◆ Text section:
Mental poison

Religions at large are toxic and objectionable. I don’t just mean organised religion. I mean deliberate inculcation of superstition in children. Look, here it is in a nutshell: no credible explanation of anything has ever worked better with God in it. Let’s deconstruct some of the more annoying bullshit.

The world is unlikely, therefore someone made it.

Everything that happens every day is vanishingly improbable. The chances that something will happen are 100%, and there are so many candidate futures that if they are randomly distributed then all of them are unspeakably implausible. Thus, the chances of realising an unbelievably implausible future are 100%. All this is modified by the fact that the world is an emergent system full of strange attractors, rendering certain outcomes close to inevitable. But that model also precludes divine intervention: given the myriad complex paths the water might take down the side of a wineglass, what are the chances that most of the water will end up in the bottom of the glass? 100%.

Chances that God did it just for me: lim x→0.

Even if we were to allow the complexity argument, adding God doesn’t solve the problem, it simply moves it. You then have to explain an even more implausible super-being that creates universes but doesn’t like being looked at and keeps hiding, despite an allegedly profound personal interest in each and every one of us: a kind of galactic snuffleupagus. Churches dodge this glaring flaw in their twaddle by telling their marks that God is ineffable. This is merely an erudite way of giving them a clip round the ear and telling them to eat their dinner.

Evolution is unlikely, therefore it doesn’t happen.

Bollocks. Apart from the fact that nearly everything is unlikely, the probability of evolution occurring is 100% because it has already been observed to take place. Nearly all mosquitoes carry the genes for tolerance of DDT. All rabbits in Australia have high resistance to myxomatosis I and II (bio-weapons tested on them by the Australian government).

You can’t breed dogs with cats, therefore it’s impossible to turn one species into another, therefore evolution can’t happen. The existence of many species is therefore an observed miracle and evidence of the existence of God.

◆ Data excerpts:
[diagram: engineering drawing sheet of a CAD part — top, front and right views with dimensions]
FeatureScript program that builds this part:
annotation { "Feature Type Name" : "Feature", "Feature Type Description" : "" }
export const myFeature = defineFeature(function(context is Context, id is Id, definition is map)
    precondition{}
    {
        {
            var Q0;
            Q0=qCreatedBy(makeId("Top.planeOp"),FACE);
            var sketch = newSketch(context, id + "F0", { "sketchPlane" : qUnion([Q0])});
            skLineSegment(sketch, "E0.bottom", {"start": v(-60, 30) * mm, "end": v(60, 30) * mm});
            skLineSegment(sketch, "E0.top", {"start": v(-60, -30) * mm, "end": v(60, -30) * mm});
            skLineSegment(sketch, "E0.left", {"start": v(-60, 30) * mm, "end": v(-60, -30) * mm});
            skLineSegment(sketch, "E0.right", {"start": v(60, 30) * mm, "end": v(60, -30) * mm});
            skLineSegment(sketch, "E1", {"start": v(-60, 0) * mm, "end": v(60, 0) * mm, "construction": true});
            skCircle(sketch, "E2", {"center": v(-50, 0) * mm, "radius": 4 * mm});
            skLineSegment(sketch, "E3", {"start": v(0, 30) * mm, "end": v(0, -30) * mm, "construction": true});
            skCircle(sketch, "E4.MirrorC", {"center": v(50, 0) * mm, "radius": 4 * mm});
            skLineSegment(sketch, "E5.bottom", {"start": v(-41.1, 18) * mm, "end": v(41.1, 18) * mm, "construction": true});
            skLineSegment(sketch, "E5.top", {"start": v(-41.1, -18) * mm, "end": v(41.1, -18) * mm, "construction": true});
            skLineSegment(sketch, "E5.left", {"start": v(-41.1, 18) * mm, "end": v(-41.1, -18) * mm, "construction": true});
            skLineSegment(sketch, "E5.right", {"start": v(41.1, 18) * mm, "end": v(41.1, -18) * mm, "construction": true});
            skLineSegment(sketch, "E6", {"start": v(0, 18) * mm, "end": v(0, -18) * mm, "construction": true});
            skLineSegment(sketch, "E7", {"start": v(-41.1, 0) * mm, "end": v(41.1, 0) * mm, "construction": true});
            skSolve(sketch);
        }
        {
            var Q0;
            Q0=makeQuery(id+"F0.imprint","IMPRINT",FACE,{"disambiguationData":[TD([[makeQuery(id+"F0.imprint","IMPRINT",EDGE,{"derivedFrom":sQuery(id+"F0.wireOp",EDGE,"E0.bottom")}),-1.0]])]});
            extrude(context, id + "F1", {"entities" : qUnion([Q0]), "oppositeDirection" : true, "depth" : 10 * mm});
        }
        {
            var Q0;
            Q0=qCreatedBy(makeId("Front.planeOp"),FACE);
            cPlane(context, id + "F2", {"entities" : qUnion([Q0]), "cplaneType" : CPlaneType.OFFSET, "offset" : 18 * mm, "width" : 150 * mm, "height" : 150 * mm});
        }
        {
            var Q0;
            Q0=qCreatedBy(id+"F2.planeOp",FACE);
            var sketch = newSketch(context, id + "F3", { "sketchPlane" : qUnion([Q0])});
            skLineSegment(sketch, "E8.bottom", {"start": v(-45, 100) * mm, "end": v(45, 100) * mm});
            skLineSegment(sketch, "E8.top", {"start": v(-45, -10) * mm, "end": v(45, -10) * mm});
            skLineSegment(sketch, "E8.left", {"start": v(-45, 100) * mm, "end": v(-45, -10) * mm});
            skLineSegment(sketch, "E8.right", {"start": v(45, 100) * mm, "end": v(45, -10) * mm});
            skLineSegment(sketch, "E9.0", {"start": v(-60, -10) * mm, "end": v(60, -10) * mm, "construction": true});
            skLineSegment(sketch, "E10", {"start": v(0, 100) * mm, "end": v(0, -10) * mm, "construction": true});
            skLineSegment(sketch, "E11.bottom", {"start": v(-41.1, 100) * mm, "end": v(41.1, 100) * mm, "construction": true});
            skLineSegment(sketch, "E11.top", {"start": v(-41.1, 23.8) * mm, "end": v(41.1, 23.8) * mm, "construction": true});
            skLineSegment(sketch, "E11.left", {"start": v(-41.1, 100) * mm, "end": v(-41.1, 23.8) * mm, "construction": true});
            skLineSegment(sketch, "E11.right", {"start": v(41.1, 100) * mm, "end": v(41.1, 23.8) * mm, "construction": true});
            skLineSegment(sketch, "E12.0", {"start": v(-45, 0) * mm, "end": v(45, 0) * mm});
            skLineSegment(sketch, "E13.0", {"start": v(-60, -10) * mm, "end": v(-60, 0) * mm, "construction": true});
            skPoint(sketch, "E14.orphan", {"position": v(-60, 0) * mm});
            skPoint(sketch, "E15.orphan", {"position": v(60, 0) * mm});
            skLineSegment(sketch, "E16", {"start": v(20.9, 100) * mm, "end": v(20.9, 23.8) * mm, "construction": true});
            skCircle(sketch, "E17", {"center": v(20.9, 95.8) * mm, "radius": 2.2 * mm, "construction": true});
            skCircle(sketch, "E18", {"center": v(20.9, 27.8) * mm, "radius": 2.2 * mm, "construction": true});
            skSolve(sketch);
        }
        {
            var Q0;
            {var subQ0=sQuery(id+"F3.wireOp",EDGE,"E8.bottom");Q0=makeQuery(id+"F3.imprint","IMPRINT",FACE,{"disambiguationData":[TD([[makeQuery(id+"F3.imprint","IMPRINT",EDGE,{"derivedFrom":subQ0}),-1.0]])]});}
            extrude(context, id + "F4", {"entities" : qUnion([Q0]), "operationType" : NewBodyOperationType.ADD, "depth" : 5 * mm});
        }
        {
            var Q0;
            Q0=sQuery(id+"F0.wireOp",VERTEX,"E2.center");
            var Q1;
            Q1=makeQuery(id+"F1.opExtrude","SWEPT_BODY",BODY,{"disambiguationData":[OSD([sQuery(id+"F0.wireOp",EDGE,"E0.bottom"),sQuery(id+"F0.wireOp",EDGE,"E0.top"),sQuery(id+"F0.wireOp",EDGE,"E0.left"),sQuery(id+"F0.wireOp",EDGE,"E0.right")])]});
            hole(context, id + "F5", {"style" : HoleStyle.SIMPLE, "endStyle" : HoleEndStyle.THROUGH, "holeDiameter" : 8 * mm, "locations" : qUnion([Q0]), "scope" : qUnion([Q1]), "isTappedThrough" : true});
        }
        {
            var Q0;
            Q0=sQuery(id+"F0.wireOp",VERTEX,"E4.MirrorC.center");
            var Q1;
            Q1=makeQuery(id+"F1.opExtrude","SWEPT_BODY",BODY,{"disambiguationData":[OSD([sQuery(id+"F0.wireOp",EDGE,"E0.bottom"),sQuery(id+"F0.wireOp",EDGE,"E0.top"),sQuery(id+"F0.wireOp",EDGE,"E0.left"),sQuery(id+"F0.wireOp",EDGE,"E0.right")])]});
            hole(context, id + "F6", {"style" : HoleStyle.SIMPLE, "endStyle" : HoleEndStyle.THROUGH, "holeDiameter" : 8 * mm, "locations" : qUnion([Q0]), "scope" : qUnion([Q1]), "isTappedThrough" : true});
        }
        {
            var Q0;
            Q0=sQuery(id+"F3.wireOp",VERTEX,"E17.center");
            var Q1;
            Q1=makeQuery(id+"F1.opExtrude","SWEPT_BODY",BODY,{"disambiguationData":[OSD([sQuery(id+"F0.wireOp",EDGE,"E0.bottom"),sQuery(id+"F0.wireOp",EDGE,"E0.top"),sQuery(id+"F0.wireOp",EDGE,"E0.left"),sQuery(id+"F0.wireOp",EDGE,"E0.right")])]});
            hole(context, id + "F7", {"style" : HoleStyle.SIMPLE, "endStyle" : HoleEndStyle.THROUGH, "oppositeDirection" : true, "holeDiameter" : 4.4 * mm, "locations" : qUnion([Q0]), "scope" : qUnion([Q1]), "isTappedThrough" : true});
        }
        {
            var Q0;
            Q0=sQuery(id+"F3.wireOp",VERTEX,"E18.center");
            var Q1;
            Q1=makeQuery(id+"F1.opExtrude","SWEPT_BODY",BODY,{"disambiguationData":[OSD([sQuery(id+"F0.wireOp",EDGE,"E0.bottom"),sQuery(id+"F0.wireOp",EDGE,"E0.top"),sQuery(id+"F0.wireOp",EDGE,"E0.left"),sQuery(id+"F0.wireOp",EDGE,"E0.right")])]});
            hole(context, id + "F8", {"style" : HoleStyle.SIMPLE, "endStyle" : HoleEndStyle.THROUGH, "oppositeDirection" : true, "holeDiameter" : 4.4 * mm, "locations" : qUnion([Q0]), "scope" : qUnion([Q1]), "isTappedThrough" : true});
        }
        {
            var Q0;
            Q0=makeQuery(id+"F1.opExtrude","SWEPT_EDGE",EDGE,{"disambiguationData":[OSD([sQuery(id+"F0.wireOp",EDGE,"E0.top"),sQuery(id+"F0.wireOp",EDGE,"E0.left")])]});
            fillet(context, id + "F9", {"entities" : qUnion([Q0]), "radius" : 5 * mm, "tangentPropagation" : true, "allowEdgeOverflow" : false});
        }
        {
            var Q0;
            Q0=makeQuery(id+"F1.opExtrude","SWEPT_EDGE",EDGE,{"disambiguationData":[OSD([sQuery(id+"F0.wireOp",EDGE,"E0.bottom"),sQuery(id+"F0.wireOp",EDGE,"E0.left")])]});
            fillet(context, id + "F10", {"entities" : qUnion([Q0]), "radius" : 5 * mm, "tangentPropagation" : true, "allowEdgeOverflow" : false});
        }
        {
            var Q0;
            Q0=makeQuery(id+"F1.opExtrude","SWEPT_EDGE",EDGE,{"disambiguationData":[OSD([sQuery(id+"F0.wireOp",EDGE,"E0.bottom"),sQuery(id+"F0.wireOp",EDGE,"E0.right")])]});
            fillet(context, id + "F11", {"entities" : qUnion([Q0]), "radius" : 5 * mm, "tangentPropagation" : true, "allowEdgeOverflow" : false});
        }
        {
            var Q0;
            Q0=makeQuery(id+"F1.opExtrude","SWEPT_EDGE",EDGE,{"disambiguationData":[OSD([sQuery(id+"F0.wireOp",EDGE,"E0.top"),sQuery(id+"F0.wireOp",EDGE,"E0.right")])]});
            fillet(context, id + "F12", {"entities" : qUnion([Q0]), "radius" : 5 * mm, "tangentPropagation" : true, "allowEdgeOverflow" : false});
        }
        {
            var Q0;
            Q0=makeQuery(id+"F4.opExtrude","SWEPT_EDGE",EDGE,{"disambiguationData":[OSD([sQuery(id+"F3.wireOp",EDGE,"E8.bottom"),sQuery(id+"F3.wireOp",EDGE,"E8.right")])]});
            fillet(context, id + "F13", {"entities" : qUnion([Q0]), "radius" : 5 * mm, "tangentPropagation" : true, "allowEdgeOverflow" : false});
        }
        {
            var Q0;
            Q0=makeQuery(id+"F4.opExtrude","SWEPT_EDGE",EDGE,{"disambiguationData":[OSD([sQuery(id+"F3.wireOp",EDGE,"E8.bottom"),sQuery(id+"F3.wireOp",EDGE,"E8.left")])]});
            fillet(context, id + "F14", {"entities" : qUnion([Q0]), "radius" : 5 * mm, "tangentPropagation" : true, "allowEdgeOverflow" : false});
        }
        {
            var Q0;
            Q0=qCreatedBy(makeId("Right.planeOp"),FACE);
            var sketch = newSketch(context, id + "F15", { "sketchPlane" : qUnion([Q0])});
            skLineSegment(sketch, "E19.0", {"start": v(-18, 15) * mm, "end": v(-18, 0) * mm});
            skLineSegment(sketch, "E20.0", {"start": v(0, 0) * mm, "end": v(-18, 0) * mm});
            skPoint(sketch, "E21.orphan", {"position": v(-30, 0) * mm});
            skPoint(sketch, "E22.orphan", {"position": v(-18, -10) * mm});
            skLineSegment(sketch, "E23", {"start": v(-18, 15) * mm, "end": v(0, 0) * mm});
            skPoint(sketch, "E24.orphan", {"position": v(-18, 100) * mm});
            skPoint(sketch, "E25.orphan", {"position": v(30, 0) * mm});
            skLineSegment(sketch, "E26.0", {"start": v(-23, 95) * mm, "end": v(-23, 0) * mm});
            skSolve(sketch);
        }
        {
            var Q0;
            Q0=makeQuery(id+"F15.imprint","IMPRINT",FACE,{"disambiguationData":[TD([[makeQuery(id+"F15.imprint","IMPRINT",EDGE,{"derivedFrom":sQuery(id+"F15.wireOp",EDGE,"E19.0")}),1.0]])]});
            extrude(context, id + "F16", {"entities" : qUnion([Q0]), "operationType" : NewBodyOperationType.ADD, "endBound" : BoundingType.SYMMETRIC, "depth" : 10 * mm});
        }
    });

◆ Problem requirements:
Set down the passage of the essay on religion from "Bollocks. Apart from" to "the Australian government).", keeping every word and mark unchanged.

◆ Answer space:
Bollocks. Apart from the fact that nearly everything is unlikely, the probability of evolution occurring is 100% because it has already been observed to take place. Nearly all mosquitoes carry the genes for tolerance of DDT. All rabbits in Australia have high resistance to myxomatosis I and II (bio-weapons tested on them by the Australian government).